I can think of no other reason why they go to all the trouble of creating a presence on Facebook, only to have it turn into something that will discourage even the bravest shopper from risking their hard-earned cash with the company.
Just for fun, I thought I'd also check out NL's sister-company, The Warehouse.
As with the NL page, posts on The Warehouse's Facebook presence are similarly damning and remain unanswered by the company.
Seriously, talk about shoot yourself in the foot!
So is *anyone* doing a good job of leverating social media for their commercial gain by demonstrating a commitment to customer satisfaction and support?
Over at the Bunnings NZ Facebook page I see that they've simply turned off user-posts, allowing them only to reply to promotional posts made by the company itself.
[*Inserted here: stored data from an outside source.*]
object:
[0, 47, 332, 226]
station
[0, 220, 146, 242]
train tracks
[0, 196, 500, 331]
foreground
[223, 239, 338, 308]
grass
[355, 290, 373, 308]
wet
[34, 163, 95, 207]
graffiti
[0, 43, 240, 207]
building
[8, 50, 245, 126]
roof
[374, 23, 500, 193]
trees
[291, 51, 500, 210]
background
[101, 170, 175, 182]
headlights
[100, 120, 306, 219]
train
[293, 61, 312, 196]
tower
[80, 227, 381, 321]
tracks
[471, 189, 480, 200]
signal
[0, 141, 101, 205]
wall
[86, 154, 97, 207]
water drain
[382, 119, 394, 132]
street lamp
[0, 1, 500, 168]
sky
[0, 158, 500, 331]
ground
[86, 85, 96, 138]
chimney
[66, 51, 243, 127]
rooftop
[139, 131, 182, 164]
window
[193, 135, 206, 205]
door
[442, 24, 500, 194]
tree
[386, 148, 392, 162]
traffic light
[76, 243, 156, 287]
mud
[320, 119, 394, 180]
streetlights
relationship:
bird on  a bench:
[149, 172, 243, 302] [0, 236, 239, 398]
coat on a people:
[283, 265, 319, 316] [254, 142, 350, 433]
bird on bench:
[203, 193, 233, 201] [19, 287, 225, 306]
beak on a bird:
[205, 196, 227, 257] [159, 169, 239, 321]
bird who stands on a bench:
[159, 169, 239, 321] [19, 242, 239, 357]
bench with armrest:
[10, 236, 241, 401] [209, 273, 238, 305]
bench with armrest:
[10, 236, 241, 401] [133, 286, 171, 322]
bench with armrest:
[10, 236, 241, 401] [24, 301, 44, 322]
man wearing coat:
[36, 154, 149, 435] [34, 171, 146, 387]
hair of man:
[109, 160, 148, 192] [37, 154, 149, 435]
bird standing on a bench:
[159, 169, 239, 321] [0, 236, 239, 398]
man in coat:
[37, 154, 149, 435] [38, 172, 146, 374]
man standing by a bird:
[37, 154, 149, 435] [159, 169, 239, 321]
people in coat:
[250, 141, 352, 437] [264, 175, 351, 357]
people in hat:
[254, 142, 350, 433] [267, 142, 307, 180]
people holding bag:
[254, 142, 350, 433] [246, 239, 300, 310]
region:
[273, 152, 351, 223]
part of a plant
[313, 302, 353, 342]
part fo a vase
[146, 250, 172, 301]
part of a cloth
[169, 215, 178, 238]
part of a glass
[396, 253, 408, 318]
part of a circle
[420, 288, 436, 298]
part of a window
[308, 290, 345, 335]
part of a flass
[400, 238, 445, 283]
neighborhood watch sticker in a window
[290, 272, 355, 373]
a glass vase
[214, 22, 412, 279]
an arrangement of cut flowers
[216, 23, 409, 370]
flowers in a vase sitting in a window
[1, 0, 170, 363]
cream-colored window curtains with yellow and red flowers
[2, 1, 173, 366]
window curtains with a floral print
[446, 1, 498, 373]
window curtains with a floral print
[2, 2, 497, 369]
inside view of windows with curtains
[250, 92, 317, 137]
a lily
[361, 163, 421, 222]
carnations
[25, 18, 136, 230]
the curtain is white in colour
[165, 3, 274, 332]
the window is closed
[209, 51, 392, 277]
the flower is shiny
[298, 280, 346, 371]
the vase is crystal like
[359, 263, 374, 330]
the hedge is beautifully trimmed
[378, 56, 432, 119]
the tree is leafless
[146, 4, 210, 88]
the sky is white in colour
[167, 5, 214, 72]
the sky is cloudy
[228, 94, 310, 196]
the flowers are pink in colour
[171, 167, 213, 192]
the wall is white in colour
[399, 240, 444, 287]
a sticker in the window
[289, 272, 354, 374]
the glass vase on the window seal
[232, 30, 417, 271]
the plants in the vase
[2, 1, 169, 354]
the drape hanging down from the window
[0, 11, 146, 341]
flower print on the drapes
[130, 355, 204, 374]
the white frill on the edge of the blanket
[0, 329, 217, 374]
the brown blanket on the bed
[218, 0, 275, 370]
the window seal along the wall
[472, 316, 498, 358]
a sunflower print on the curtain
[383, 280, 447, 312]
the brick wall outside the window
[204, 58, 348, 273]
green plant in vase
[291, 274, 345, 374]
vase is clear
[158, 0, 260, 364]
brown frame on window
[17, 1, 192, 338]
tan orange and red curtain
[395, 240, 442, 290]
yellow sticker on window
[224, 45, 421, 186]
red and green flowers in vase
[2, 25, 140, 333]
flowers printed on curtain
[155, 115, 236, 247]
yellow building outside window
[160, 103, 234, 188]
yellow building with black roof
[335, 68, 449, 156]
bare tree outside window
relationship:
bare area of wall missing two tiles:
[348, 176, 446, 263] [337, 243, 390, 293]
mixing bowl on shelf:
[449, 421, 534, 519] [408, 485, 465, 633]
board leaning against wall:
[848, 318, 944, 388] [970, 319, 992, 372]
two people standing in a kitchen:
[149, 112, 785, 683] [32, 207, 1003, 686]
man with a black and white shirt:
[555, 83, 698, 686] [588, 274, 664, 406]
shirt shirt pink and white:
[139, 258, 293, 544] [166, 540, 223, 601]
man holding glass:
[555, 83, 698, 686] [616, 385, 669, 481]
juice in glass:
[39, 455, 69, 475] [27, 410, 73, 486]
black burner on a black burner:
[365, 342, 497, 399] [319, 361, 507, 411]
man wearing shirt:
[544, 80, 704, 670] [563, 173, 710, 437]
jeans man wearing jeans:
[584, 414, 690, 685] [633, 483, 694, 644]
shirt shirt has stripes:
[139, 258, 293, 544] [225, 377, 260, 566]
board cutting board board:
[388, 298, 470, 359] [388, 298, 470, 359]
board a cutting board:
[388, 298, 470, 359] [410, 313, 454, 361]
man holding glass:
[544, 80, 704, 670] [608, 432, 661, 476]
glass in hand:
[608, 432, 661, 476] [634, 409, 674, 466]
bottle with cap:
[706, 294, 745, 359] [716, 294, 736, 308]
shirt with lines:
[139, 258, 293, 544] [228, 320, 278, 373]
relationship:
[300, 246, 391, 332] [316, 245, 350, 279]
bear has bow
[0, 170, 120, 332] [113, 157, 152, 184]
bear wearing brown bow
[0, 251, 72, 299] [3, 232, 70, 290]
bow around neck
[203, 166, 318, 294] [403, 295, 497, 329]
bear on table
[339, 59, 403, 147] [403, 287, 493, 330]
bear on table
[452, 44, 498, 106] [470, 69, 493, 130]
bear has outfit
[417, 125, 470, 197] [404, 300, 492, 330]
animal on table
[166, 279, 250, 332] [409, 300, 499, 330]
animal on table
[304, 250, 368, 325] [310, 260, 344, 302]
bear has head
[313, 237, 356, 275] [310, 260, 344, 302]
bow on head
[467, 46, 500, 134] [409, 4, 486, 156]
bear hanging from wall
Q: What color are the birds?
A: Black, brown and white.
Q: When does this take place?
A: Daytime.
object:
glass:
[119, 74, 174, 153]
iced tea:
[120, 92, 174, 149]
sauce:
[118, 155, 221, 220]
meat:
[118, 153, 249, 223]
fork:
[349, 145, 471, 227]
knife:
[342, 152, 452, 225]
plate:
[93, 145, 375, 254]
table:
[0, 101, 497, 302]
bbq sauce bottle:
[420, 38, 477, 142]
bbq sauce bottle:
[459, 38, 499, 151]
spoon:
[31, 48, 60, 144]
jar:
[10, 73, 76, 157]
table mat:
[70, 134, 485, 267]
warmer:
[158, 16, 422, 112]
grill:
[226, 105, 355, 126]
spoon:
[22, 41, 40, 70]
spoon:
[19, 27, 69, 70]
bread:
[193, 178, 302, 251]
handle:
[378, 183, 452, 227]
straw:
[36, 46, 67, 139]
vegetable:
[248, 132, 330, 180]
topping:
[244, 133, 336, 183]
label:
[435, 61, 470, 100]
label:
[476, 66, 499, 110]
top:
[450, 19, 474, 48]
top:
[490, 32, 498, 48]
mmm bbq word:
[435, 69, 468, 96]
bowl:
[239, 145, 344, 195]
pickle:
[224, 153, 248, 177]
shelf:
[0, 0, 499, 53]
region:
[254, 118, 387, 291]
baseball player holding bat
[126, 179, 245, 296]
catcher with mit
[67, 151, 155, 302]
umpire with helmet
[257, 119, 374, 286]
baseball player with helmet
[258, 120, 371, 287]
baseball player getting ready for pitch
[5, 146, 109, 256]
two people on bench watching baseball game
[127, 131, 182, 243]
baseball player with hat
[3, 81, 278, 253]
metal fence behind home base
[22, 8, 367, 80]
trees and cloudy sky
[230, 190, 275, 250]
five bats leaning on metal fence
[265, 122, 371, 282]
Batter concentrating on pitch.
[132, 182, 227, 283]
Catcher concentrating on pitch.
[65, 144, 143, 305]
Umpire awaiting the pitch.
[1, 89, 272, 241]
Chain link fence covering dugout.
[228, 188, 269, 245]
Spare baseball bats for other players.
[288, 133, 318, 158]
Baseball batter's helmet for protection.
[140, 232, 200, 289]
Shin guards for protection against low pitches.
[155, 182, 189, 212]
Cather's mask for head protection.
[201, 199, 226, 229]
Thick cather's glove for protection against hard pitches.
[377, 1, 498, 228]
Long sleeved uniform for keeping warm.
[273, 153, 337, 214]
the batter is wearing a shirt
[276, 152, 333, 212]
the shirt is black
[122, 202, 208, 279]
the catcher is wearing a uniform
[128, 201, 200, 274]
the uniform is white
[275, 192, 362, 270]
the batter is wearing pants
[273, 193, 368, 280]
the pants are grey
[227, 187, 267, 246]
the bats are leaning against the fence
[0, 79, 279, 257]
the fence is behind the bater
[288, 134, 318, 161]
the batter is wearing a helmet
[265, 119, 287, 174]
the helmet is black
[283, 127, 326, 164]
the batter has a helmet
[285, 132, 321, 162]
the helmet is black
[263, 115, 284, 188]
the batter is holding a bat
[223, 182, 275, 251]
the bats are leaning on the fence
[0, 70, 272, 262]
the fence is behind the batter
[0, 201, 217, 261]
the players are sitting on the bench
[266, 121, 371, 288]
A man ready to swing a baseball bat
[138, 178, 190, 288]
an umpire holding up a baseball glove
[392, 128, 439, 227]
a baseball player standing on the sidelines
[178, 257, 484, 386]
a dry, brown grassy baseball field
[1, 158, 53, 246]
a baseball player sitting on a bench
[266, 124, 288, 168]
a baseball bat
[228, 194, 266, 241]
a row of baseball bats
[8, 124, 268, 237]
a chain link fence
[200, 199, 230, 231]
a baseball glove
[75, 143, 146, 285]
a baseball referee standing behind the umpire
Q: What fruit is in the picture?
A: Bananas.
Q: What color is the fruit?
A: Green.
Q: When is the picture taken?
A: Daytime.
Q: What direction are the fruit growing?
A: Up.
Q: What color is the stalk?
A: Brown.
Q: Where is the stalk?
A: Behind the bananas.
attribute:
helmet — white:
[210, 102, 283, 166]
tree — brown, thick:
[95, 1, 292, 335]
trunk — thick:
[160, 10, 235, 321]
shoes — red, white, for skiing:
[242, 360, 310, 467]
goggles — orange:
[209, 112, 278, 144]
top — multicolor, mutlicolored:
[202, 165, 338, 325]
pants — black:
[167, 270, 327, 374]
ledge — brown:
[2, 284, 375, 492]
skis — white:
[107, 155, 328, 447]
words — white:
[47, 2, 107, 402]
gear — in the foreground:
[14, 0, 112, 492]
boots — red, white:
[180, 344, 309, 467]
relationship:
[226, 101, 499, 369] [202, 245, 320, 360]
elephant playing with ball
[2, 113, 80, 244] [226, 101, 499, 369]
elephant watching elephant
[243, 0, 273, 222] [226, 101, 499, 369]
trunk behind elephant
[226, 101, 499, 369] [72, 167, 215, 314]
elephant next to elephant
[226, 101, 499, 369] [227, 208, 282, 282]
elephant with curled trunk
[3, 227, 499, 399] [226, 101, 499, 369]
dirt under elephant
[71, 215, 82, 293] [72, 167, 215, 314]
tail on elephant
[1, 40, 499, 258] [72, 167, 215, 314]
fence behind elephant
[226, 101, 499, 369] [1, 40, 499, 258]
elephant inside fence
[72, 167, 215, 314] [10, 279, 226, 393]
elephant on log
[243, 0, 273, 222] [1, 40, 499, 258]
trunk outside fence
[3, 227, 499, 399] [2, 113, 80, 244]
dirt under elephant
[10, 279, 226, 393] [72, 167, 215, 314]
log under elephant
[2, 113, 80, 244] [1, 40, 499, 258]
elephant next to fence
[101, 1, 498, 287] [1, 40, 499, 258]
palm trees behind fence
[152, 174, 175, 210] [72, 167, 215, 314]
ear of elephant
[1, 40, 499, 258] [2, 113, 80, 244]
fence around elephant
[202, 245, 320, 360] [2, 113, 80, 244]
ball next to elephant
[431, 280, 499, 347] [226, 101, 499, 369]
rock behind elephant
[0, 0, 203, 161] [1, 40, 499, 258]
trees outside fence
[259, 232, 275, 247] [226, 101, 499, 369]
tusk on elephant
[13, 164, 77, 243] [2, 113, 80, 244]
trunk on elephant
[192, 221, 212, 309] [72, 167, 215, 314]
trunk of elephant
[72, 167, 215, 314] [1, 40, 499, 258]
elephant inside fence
Whilst this shows a degree of social-media savvy, it does not demonstrate a commitment to customer service and makes you wonder why they've not allowed people to voice their concerns via this mechanism.
What about Mighty Ape then, you'd think that as a dedicated online e-tailer, they'd have a pretty good handle on using social media to not only promote their brand but also support their customers -- and they do! Their Facebook page has very few complaints and almost every customer post has a response from the company, something that shows they are listening and responding to the needs of those customers
That's a pass-mark for Mighty Ape.
Another high-scorer is Countdown Supermarkets. Although their Facebook page has a fair number of complaints, each of those complaints is responded to and resolved in a timely fashion. Good work!
So why is there such a huge difference between the way NL and The Warehouse completely destroy their own credibility via social media, and the way that Mighty Ape and Countdown's presence demonstrates a clear commitment to customer support?
If this was 2005 I could understand some companies not really having a clue about how to use the Net to their benefit... but it's almost 2020, and to see major NZ retailers completely stuffing it up is rather a shock -- especially when the worst offenders are also trying to muscle in on the online shopping market.
Shareholders should be outraged and management should be kicking some arses for this level of incompetence and arrogance.
What do readers think?
In the case of those companies which simply don't understand or pay nothing more than lip service to social media, would they actually be better advised to take down their Facebook pages and consider that "sometimes it is better to remain silent and be thought a fool than to open one's mouth and remove all trace of doubt"?
To the forums with ye... and tell us about any social media disasters you've seen on the part of household-name brands and companies.